Aside: I had a customer that used an MLAG cluster with thousands of MAC addresses (VMs) reachable through an orphan (single-node) trunk link. It took minutes for the network to converge after a link failure that moved all those nodes to another orphan link due to the control-plane propagation of MAC reachability information.
That design was as awful as one could make it, but they inherited years of “organic growth” and that was the best they could do.
Anyway, while there’s a noticeable difference between data-plane and control-plane MAC learning, the real question is “does it matter?”. Back to my reader:
This has implications in how much BUM traffic is generated when someone starts a communication with a silent host, or when you do vMotion. While in data plane learning you measure this time in ms, in control plane learning it can take hundreds of ms or in some vendors seconds.
The BUM traffic concern is valid, but I wonder how often we see silent hosts these days. If nothing else, at least some network devices periodically refresh their ARP caches – if they’ve seen a host once, they’ll send it an ARP request every now and then. Furthermore, you’d need a silent host combined with a heavy burst of UDP traffic1 to generate noticeable amount of BUM traffic. Plausible, but not likely.
The vMotion argument is more worrying, until you realize the “at most one ping lost” claim people love to make is nonsense2. vMotion is neither instantaneous nor lossless, and while nobody wants to publish the measurements3, the final step of the vMotion process (freeze-transfer-thaw-resume) takes milliseconds.
EVPN definitely adds extra delay to the vMotion process. After all, the target hypervisor sends the RARP packet4 once the VM is ready. From the real-life anecdata perspective, I know plenty of organizations running either EVPN/VXLAN or Cisco ACI, and nobody ever complained about the connectivity problems following VM moves. If you have a counterexample, please write a comment.
Long story short:
- Assuming the BGP update timers are tweaked down to zero, EVPN control-plane delay is probably not a big deal in networks with reasonable number of MAC addresses and reasonable amount of churn.
- When in doubt, don’t vMotion VoIP gateways or high-performance workloads. Your users might notice.

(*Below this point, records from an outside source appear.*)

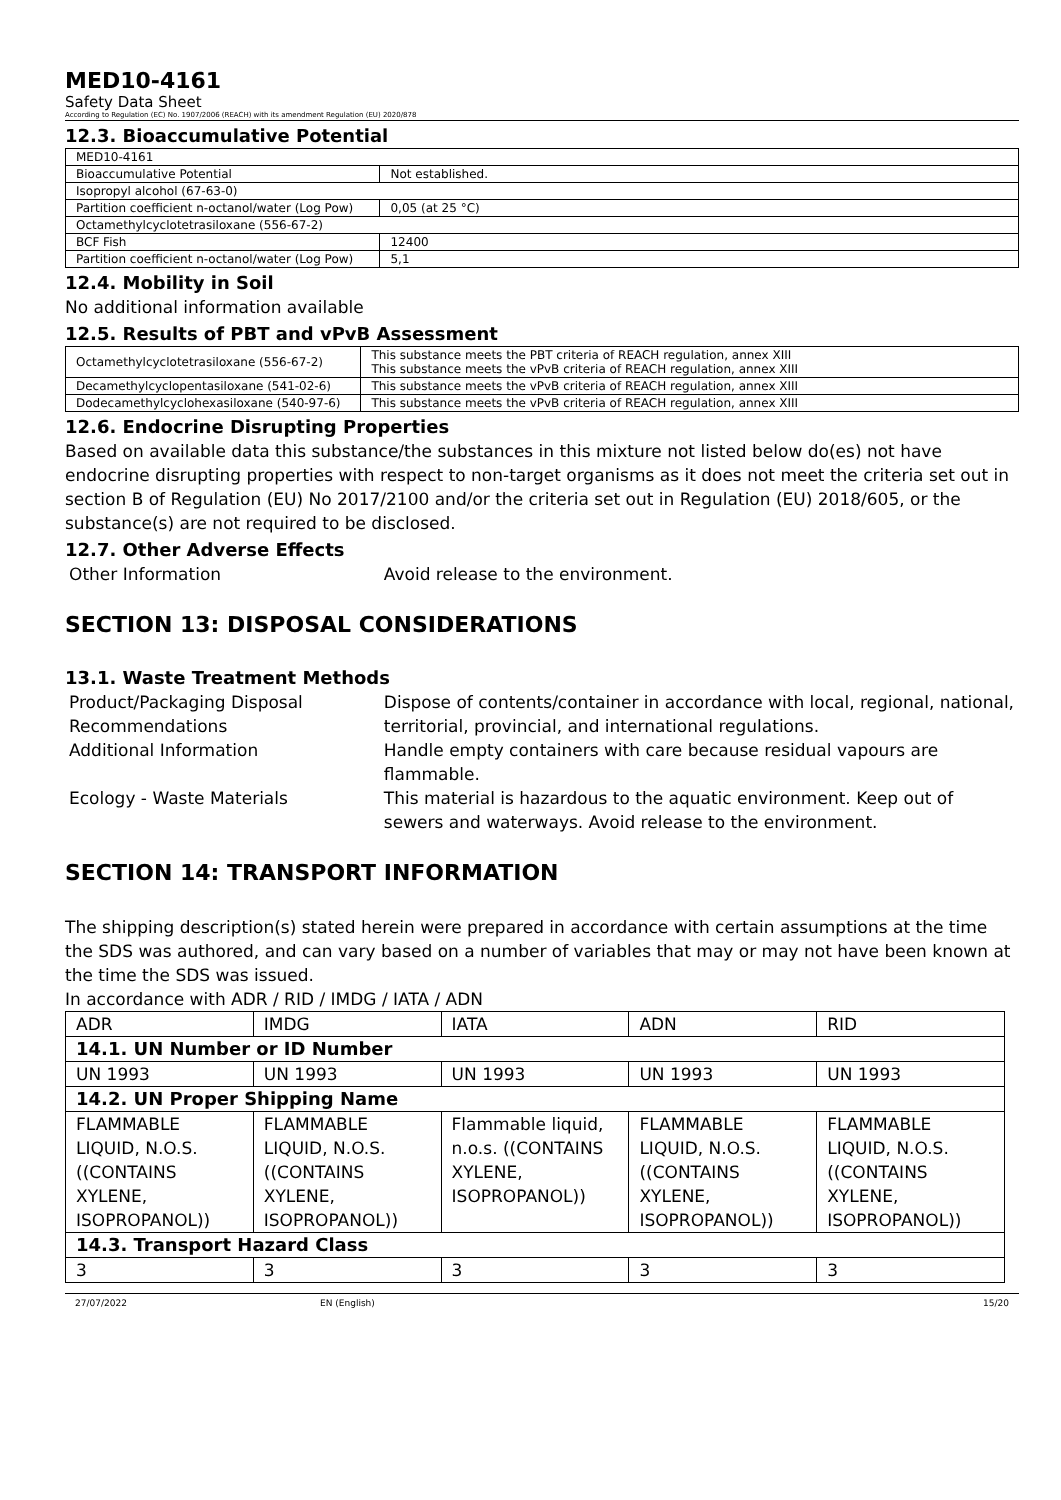MED10-4161
Safety Data Sheet
According to Regulation (EC) No. 1907/2006 (REACH) with its amendment Regulation (EU) 2020/878
12.3. Bioaccumulative Potential
| MED10-4161 | |
| Bioaccumulative Potential | Not established. |
| Isopropyl alcohol (67-63-0) | |
| Partition coefficient n-octanol/water (Log Pow) | 0,05 (at 25 °C) |
| Octamethylcyclotetrasiloxane (556-67-2) | |
| BCF Fish | 12400 |
| Partition coefficient n-octanol/water (Log Pow) | 5,1 |
12.4. Mobility in Soil
No additional information available
12.5. Results of PBT and vPvB Assessment
| Octamethylcyclotetrasiloxane (556-67-2) | This substance meets the PBT criteria of REACH regulation, annex XIII This substance meets the vPvB criteria of REACH regulation, annex XIII |
| Decamethylcyclopentasiloxane (541-02-6) | This substance meets the vPvB criteria of REACH regulation, annex XIII |
| Dodecamethylcyclohexasiloxane (540-97-6) | This substance meets the vPvB criteria of REACH regulation, annex XIII |
12.6. Endocrine Disrupting Properties
Based on available data this substance/the substances in this mixture not listed below do(es) not have endocrine disrupting properties with respect to non-target organisms as it does not meet the criteria set out in section B of Regulation (EU) No 2017/2100 and/or the criteria set out in Regulation (EU) 2018/605, or the substance(s) are not required to be disclosed.
12.7. Other Adverse Effects
| Other Information | Avoid release to the environment. |
SECTION 13: DISPOSAL CONSIDERATIONS
13.1. Waste Treatment Methods
| Product/Packaging Disposal Recommendations | Dispose of contents/container in accordance with local, regional, national, territorial, provincial, and international regulations. |
| Additional Information | Handle empty containers with care because residual vapours are flammable. |
| Ecology - Waste Materials | This material is hazardous to the aquatic environment. Keep out of sewers and waterways. Avoid release to the environment. |
SECTION 14: TRANSPORT INFORMATION
The shipping description(s) stated herein were prepared in accordance with certain assumptions at the time the SDS was authored, and can vary based on a number of variables that may or may not have been known at the time the SDS was issued.
In accordance with ADR / RID / IMDG / IATA / ADN
| ADR | IMDG | IATA | ADN | RID |
| 14.1. UN Number or ID Number | | | | |
| UN 1993 | UN 1993 | UN 1993 | UN 1993 | UN 1993 |
| 14.2. UN Proper Shipping Name | | | | |
| FLAMMABLE LIQUID, N.O.S. ((CONTAINS XYLENE, ISOPROPANOL)) | FLAMMABLE LIQUID, N.O.S. ((CONTAINS XYLENE, ISOPROPANOL)) | Flammable liquid, n.o.s. ((CONTAINS XYLENE, ISOPROPANOL)) | FLAMMABLE LIQUID, N.O.S. ((CONTAINS XYLENE, ISOPROPANOL)) | FLAMMABLE LIQUID, N.O.S. ((CONTAINS XYLENE, ISOPROPANOL)) |
| 14.3. Transport Hazard Class | | | | |
| 3 | 3 | 3 | 3 | 3 |
27/07/2022 EN (English) 15/20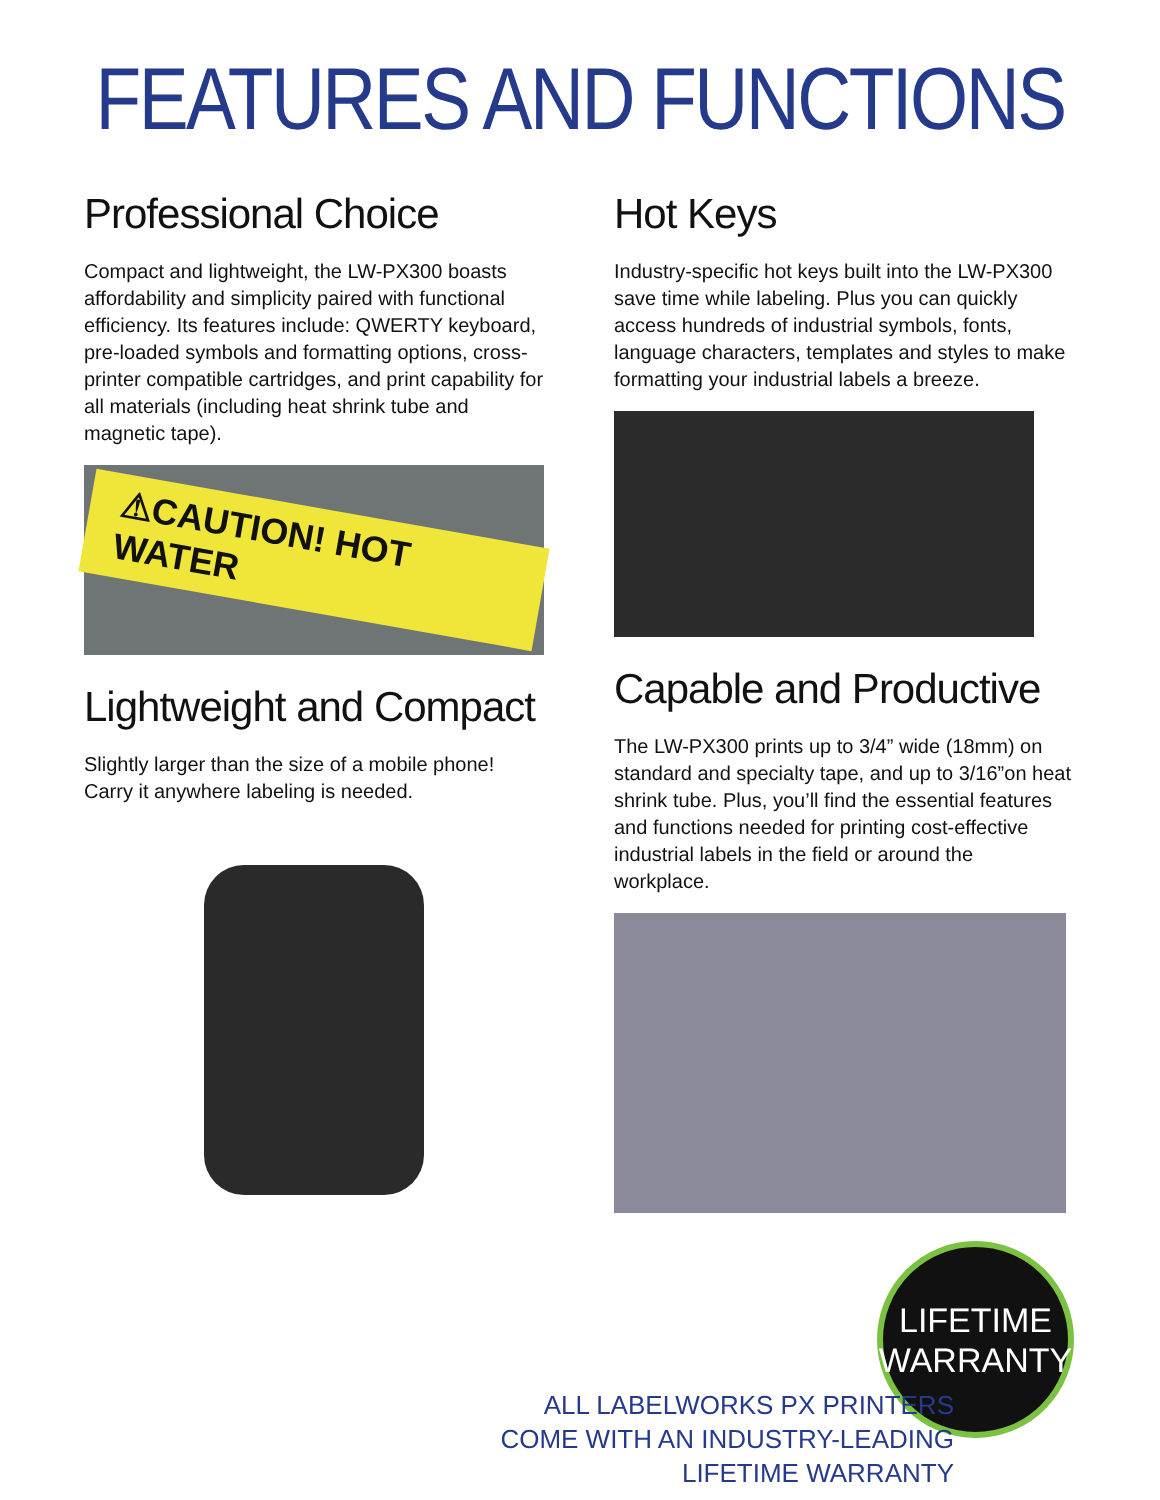FEATURES AND FUNCTIONS
Professional Choice
Compact and lightweight, the LW-PX300 boasts affordability and simplicity paired with functional efficiency. Its features include: QWERTY keyboard, pre-loaded symbols and formatting options, cross-printer compatible cartridges, and print capability for all materials (including heat shrink tube and magnetic tape).
⚠CAUTION! HOT WATER
Lightweight and Compact
Slightly larger than the size of a mobile phone! Carry it anywhere labeling is needed.
Hot Keys
Industry-specific hot keys built into the LW-PX300 save time while labeling. Plus you can quickly access hundreds of industrial symbols, fonts, language characters, templates and styles to make formatting your industrial labels a breeze.
Capable and Productive
The LW-PX300 prints up to 3/4” wide (18mm) on standard and specialty tape, and up to 3/16”on heat shrink tube. Plus, you’ll find the essential features and functions needed for printing cost-effective industrial labels in the field or around the workplace.
LIFETIME
WARRANTY
ALL LABELWORKS PX PRINTERS
COME WITH AN INDUSTRY-LEADING
LIFETIME WARRANTY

As always, you’ll find hours of relevant content in these ipSpace.net webinars:
- Switching, Routing and Bridging part of How Networks Really Work
- EVPN Technical Deep Dive
- vSphere 6 Networking Deep Dive
- Leaf-and-Spine Fabric Architectures
… or TCP sessions with no idle detection. ↩︎
Ping packets are usually sent once per second. If vMotion-induced outage takes half a second you have a 50% chance of not losing a ping. Furthermore, the usual ping timeout is two seconds. If you do lose a packet, it’s likely you won’t lose the next one two seconds later. ↩︎
For whatever reason Spirent didn’t want the actual vMotion performance part of their Networking Field Day presentation recorded. ↩︎
Because VMware never bothered to figure out how to find the IP address of the VM, and RARP was the only broadcast packet they could find that did not need an IP address in the payload. Everyone else uses gratuitous ARPs. ↩︎